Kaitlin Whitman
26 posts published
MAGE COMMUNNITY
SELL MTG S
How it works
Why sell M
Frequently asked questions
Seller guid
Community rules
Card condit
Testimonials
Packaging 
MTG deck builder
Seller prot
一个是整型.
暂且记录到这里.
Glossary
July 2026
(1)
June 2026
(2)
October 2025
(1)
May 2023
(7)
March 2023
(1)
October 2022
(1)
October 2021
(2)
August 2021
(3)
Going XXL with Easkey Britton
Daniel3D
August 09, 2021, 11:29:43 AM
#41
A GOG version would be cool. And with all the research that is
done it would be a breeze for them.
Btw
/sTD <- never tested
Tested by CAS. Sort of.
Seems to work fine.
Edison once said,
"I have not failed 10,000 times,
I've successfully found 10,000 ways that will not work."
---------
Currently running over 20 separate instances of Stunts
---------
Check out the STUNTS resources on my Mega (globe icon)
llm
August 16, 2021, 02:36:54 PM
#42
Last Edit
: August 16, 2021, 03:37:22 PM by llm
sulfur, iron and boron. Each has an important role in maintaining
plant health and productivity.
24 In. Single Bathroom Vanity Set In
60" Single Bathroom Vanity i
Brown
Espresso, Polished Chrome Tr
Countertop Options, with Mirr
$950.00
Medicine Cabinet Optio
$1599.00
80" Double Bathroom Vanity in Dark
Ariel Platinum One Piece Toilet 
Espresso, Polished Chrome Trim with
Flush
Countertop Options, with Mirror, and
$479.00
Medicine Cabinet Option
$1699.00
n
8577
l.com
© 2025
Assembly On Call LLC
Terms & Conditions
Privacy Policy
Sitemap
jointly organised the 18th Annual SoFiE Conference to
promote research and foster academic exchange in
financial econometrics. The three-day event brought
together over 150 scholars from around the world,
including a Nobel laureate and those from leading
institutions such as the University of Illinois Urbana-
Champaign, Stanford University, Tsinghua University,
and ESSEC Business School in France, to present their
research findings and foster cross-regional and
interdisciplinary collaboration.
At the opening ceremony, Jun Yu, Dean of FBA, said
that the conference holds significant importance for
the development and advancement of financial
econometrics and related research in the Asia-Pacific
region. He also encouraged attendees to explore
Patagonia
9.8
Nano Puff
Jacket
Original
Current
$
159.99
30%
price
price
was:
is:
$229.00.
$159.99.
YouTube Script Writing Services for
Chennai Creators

> _Your task_
Check every line in the material above for the string "Medicine", then give only the number of lines that have it.

> _Response to this exercise_
2